__Exercise prompt__: For each line in the data below that has the word "ParkingMapScreen", copy that line.

__Provided information__:
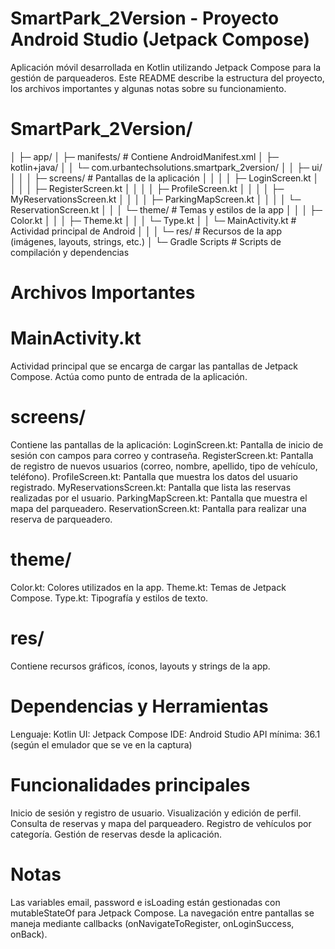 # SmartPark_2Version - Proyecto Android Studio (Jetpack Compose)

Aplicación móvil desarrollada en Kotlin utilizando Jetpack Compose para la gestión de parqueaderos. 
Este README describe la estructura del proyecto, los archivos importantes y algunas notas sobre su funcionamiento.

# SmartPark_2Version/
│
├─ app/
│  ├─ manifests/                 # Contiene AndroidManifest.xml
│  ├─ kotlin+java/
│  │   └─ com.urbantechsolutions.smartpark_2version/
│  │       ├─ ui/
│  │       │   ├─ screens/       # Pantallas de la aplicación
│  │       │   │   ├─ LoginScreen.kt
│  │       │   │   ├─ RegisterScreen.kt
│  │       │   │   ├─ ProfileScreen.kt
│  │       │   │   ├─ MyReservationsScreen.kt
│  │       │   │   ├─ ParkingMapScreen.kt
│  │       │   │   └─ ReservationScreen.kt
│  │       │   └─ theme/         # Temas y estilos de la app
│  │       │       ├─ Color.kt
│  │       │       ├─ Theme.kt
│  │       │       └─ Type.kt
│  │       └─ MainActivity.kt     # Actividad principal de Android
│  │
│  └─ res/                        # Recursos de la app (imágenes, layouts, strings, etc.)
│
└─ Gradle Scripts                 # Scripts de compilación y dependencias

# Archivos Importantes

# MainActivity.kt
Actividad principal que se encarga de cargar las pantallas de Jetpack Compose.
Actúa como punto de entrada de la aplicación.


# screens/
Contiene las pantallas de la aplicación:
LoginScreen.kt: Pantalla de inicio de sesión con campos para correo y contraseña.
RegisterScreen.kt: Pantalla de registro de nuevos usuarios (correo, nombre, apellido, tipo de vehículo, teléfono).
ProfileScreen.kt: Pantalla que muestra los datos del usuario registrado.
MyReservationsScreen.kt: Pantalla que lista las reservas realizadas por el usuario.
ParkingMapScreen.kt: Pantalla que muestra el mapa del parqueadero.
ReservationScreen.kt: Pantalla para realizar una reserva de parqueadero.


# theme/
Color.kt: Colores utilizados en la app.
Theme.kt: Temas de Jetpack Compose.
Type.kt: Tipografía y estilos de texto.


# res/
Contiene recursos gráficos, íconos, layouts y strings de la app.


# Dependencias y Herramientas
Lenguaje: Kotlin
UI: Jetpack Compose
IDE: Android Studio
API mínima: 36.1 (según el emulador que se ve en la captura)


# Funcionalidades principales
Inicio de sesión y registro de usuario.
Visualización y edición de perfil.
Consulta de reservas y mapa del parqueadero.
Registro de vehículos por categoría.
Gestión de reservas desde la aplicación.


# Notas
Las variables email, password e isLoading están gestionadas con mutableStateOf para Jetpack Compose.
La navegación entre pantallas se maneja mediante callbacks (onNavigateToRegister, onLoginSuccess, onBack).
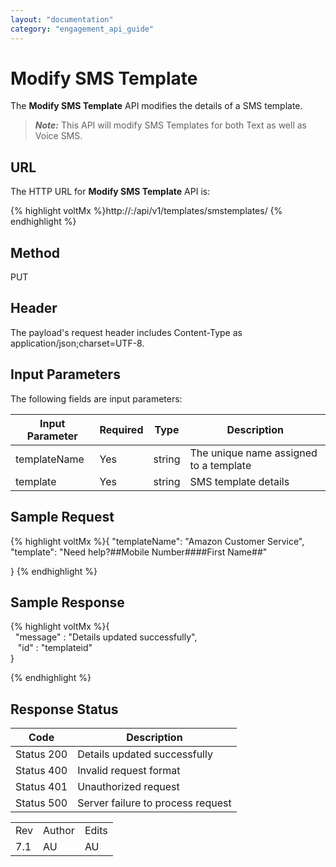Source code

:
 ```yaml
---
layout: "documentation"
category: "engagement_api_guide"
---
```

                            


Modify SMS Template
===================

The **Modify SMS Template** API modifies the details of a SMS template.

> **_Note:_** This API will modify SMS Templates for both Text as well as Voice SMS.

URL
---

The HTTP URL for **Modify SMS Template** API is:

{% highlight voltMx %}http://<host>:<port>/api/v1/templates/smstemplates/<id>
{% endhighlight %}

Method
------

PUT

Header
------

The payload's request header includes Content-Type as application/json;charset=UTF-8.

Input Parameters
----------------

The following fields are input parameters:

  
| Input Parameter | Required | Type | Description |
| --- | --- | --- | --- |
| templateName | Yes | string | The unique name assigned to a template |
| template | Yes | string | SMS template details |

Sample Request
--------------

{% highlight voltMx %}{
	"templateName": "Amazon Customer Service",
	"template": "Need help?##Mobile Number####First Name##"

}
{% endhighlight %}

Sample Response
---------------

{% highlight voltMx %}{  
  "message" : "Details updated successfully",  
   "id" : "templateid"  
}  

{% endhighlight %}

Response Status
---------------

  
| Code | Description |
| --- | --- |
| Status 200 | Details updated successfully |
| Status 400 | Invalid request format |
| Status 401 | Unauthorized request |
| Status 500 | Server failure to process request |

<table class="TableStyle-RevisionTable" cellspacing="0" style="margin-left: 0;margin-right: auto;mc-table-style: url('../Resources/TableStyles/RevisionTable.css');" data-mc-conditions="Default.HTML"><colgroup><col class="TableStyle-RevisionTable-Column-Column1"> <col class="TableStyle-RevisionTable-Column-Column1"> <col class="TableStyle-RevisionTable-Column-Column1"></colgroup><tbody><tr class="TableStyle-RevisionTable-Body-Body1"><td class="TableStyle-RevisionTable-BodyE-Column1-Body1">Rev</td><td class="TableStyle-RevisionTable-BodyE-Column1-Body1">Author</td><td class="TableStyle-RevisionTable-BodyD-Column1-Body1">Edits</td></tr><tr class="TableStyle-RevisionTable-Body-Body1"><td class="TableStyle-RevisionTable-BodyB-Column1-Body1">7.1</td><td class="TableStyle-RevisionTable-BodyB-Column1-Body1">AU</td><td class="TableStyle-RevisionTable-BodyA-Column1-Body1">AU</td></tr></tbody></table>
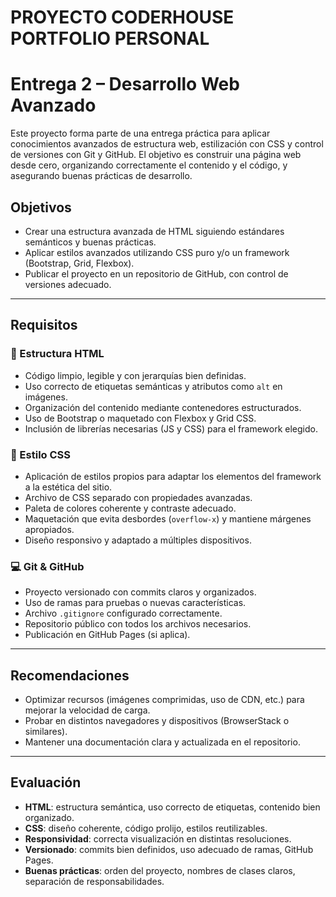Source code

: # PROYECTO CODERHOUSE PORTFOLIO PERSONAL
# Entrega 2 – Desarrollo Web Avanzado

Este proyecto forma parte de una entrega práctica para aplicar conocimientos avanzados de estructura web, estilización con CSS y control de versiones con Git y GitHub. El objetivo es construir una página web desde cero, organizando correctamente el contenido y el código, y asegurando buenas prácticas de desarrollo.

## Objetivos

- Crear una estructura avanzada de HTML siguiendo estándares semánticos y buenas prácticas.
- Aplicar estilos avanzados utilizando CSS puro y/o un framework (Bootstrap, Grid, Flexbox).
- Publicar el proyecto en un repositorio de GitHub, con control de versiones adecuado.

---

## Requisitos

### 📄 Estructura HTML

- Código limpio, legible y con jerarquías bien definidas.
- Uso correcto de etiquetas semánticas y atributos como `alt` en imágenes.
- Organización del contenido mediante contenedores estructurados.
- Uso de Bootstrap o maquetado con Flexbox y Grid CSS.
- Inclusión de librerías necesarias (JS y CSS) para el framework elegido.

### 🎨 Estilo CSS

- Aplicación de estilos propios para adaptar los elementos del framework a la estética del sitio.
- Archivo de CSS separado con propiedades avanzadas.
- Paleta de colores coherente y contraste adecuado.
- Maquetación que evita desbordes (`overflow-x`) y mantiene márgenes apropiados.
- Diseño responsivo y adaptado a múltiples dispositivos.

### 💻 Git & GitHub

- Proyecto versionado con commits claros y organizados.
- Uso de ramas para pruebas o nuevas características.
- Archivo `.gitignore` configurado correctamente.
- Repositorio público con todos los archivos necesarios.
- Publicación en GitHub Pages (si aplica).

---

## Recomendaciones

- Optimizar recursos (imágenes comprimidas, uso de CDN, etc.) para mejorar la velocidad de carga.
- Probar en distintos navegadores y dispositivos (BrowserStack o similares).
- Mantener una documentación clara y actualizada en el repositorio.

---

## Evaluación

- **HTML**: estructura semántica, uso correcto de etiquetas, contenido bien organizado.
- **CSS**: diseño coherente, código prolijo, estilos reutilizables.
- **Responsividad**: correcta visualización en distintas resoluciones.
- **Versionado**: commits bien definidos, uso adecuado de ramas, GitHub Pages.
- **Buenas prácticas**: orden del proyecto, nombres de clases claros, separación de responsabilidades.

__Answer box__:
│  │       │   │   ├─ ParkingMapScreen.kt
ParkingMapScreen.kt: Pantalla que muestra el mapa del parqueadero.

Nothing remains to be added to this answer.